其中有很大一部分是同城的外科同行,瓦特曼、奥尔吉、科里戈、马西莫夫之类的外科大佬都是这里的常客。因为他们本就和市立总医院许多医生是朋友关系,内部拿票要方便许多。
今天他们四人戴着厚实的口罩也包下了四角座位,希望能近距离观察这台手术。
其实在卡维眼里,这台手术的难度并不高。
gao丸癌的切除术古已有之,虽然很多是连“根”一起切除,手法粗糙,但也有许多只摘除gao丸的案例2。以19世纪的解剖学知识,摘除gao丸并没有太大的难度。
真正让他们四位更看重的还是小切口乳腺增生的切除。
单纯切除非乳腺癌的男性乳腺并不困难,只要侧方的弧形切口够大,就算是赫曼也能轻松拿下。可作为已经将整容手术定位重要分支的外科手术界,从没想过原来乳腺切除也能做小切口。
切口到底有多小?
会不会留下特殊的疤痕?
能否掩盖住切口缝合后的疤痕位置?
这些都是他们需要知道的手术细节。
因为这些手术细节的重要性,他们不得不购买票,所以四位从一开始就是这儿的月费会员:“一年3800克朗,太狠了,我几乎15收入要搭进去,实在付不起。”

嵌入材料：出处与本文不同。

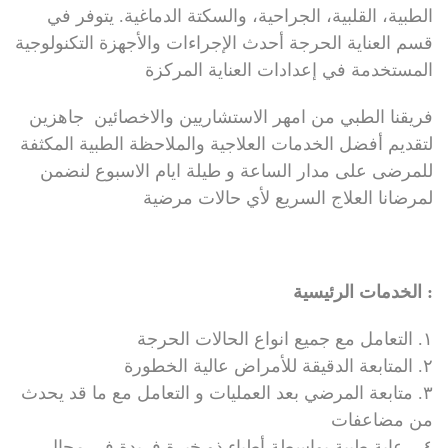
الطبية، القلبية، الجراحية، والسكتة الدماغية. يتوفر في
قسم العناية الحرجة أحدث الإجراءات والأجهزة التكنولوجية
المستخدمة في إعدادات العناية المركزة
فريقنا الطبي من امهر الاستشاريين والاخصائين جاهزين
لتقديم أفضل الخدمات العلاجية والملاحظة الطبية المكثفة
للمرضى على مدار الساعة و طيلة ايام الاسبوع لنضمن
لمرضانا العلاج السريع لأي حالات مرضية
: الخدمات الرئيسية
١. التعامل مع جميع انواع الحالات الحرجة
٢. المتابعة الدقيقة للأمراض عالية الخطورة
٣. متابعة المرضي بعد العمليات و التعامل مع ما قد يحدث
من مضاعفات
٤. رعاية طبية بواسطة أطباء ذو خبرة فريدة في مجال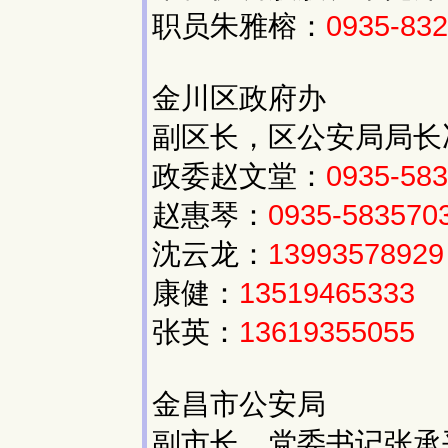
职员朱雅榕：
0935-83
金川区政府办
副区长，区公安局局长
政委赵文堂：
0935-58
赵惠琴：
0935-583570
沈云龙：
13993578929
康健：
13519465333
张英：
13619355055
金昌市公安局
副市长、党委书记张承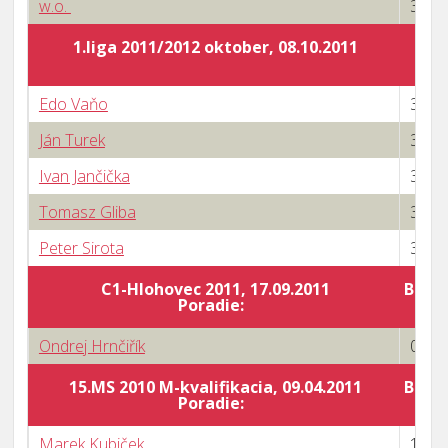
w.o.
3 : 0
1.liga 2011/2012 oktober, 08.10.2011
Edo Vaňo
3 : 0
Ján Turek
3 : 0
Ivan Jančička
3 : 0
Tomasz Gliba
3 : 1
Peter Sirota
3 : 0
C1-Hlohovec 2011, 17.09.2011
Body 
Poradie:
Ondrej Hrnčiřík
0 : 3
15.MS 2010 M-kvalifikacia, 09.04.2011
Body 
Poradie:
Marek Kubiček
1 : 3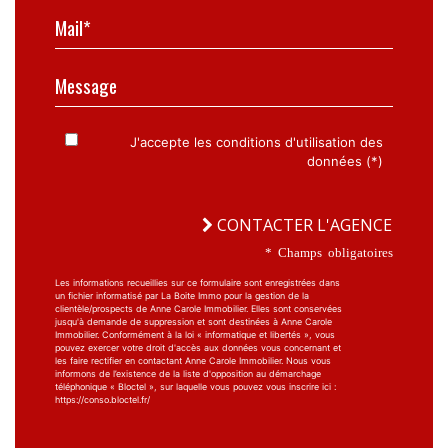
Mail*
Message
J'accepte les conditions d'utilisation des
données (*)
CONTACTER L'AGENCE
* Champs obligatoires
Les informations recueillies sur ce formulaire sont enregistrées dans
un fichier informatisé par La Boite Immo pour la gestion de la
clientèle/prospects de Anne Carole Immobilier. Elles sont conservées
jusqu'à demande de suppression et sont destinées à Anne Carole
Immobilier. Conformément à la loi « informatique et libertés », vous
pouvez exercer votre droit d'accès aux données vous concernant et
les faire rectifier en contactant Anne Carole Immobilier. Nous vous
informons de l’existence de la liste d'opposition au démarchage
téléphonique « Bloctel », sur laquelle vous pouvez vous inscrire ici :
https://conso.bloctel.fr/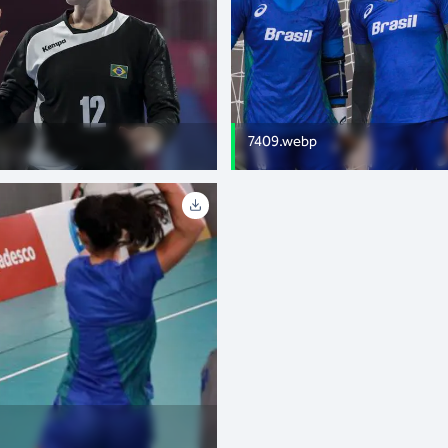
7409.webp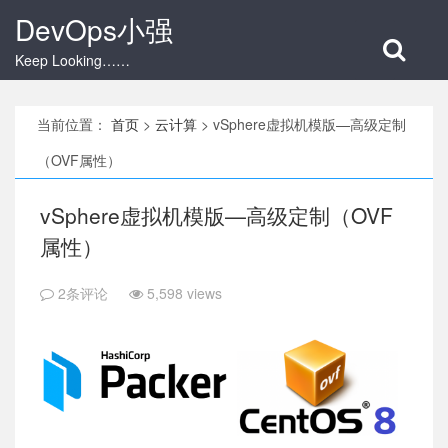
DevOps小强
Keep Looking……
当前位置：
首页
>
云计算
>
vSphere虚拟机模版—高级定制
（OVF属性）
vSphere虚拟机模版—高级定制（OVF
属性）
2条评论
5,598 views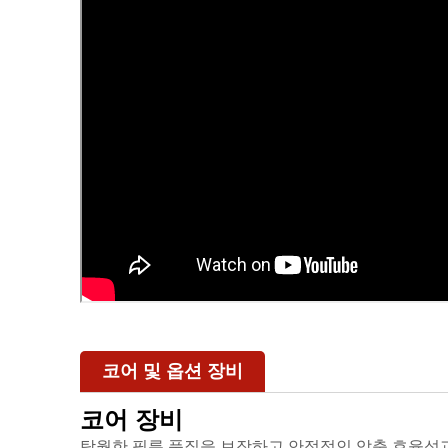
코어 및 옵션 장비
코어 장비
탁월한 필름 품질을 보장하고 안정적인 압출 효율성과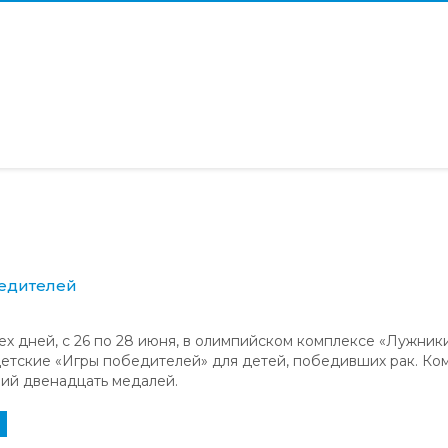
бедителей
ех дней, с 26 по 28 июня, в олимпийском комплексе «Лужник
етские «Игры победителей» для детей, победивших рак. Ко
ний двенадцать медалей.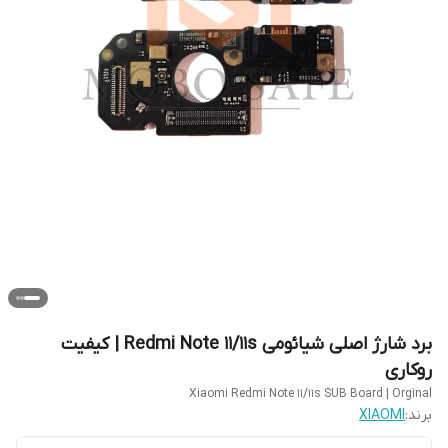
برد شارژ اصلی شیائومی Redmi Note 11/11s | کیفیت
روکاری
Xiaomi Redmi Note 11/11s SUB Board | Orginal
برند:
XIAOMI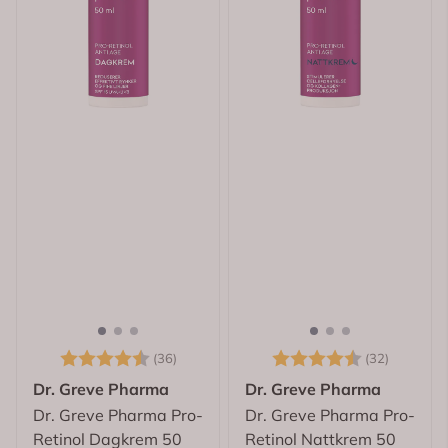
Karakter:
4.7 av 5 mulige
Karakter:
4.7 av 
(36)
(32)
Dr. Greve Pharma
Dr. Greve Pharma
Dr. Greve Pharma Pro-
Dr. Greve Pharma Pro-
Retinol Dagkrem 50
Retinol Nattkrem 50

“是啊,就这还不包括门票钱。”科里戈看了眼一旁的瓦特曼,“大概也只有院长这样的身家能买得起这种东西。”
“普通座位我们随时都能搞到手,可座位只能靠会员给予的优先权来抢,我倒是巴不得他出永久会员。”瓦特曼看着空荡荡的手术台,笑他们看不穿,“才不到4000克朗,这样的近距离几乎和自己做助手一样,赚翻了。”
“赚翻?可他根本没给我们实操的机会啊。”
“你还想要实操?要求也未免太高了吧。”瓦特曼开始给他们算一笔账,问道,“一具尸体多少钱?”
“50克朗?”
“你一个月解剖十具尸体能比这里一台手术获益大么?”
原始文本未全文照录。